1.) You have to decide that you want to be happy. For me, it was more like I was so insanely sick of being miserable…but I did often say the words “I just want to be happy.”. Saying this is not the same thing as making the decision to be happy. We say a lot of things, all the time, and do nothing. This happens inside- it’s a commitment that you make to yourself when you are really ready for change, and usually, things have to suck pretty bad to get there. For me, at least. You may be smart enough to feel some minor discomfort and go ahead and turn it around. I could learn a few things from you, if that’s the case.

2.) Once you make up your mind, you have to stop doing all of the things that are making you miserable. For me, as you probably know, there were drugs, and a really unhappy relationship. You just have to let go of that stuff. I had to do both in order to make any progress- I had tried just giving up the drugs and then just giving up the relationship, but nothing worked until I let go of both. It was hard, and sad, but I was ready.

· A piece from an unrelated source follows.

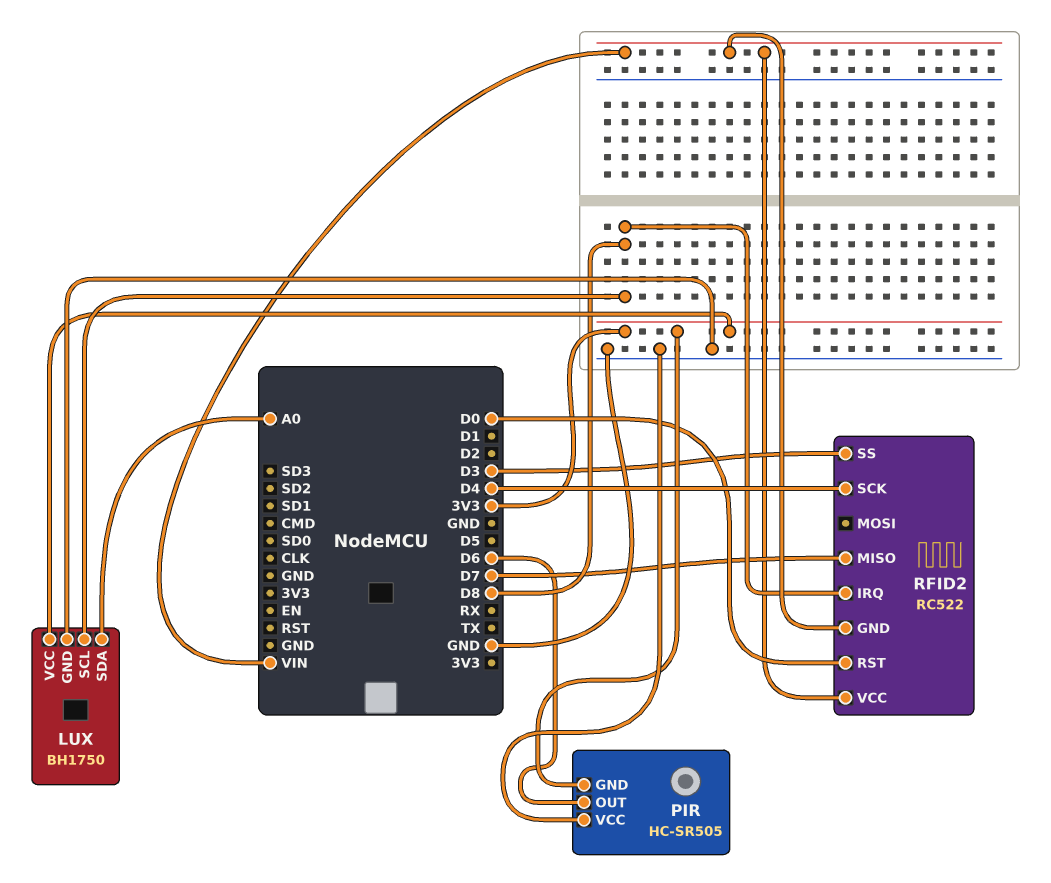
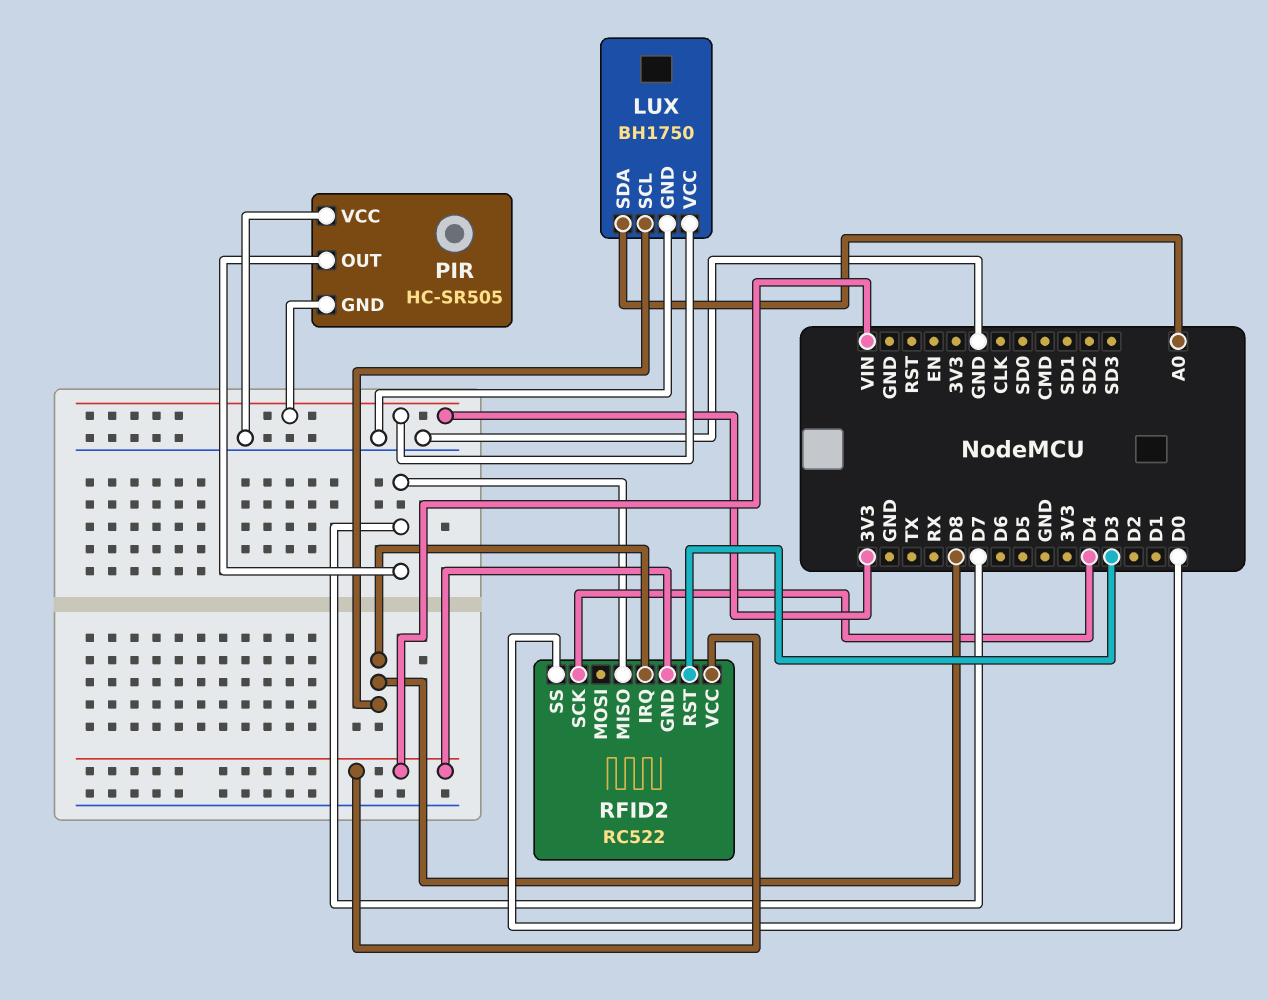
PIR pin OUT: D6 -> D7
RFID2 pin RST: D0 -> D3
RFID2 pin SS: D3 -> D0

3.) Definitely Rest, but don’t Languish…does that make sense? What I mean is, yes, you do need some time to recover from the “surgery” (whatever piece of yourself you just had removed, or reconstructed), but don’t just sit around waiting to heal. When my last baby was born, I had to have an emergency C-section. The nurses told me to walk around as soon as I could, that it would really help. I thought they were insane- HELLO? From what I understood, certain vital organs of mine had been PLACED ON TOP OF MY STOMACH to get to my child before being thrown back in…you want me to do what, now? But they were right. It kept me from getting all stiff and full of scar tissue or something, I guess. Same principle, here. You need to keep moving forward. You gave enough time to whatever misery you are escaping.

4.) Take walks. I had put “exercise”, which is also really important, but it isn’t the same thing for me as walking. I get something different out of my morning walks than I do from a trip to the gym. I get to see the world around me in a different way, and I just sort of meander around, doing what feels good to me. So try taking a walk every day, see if it helps.

5.) Think about what you are putting in your mouth. The way I eat has so much to do with the way I feel, it is crazy. If I eat lots of red meat or fast food, I feel sluggish and awful. If I eat food that I cook at home, and lots of salads and fruit, so on, I feel better. Not just in my body, but in general. I am not saying cut out everything you love to eat, just think about what you are eating. Lots of times, i realize I don’t really even want something when it comes right down to it.

Well, I feel really bad about this, but I am going to have to finish this tomorrow! Time got away from me, and I have to head out for my walk or I will miss it, and…well, see number 4. That would just never do!  Have a great day, and I will talk to you tomorrow, I promise.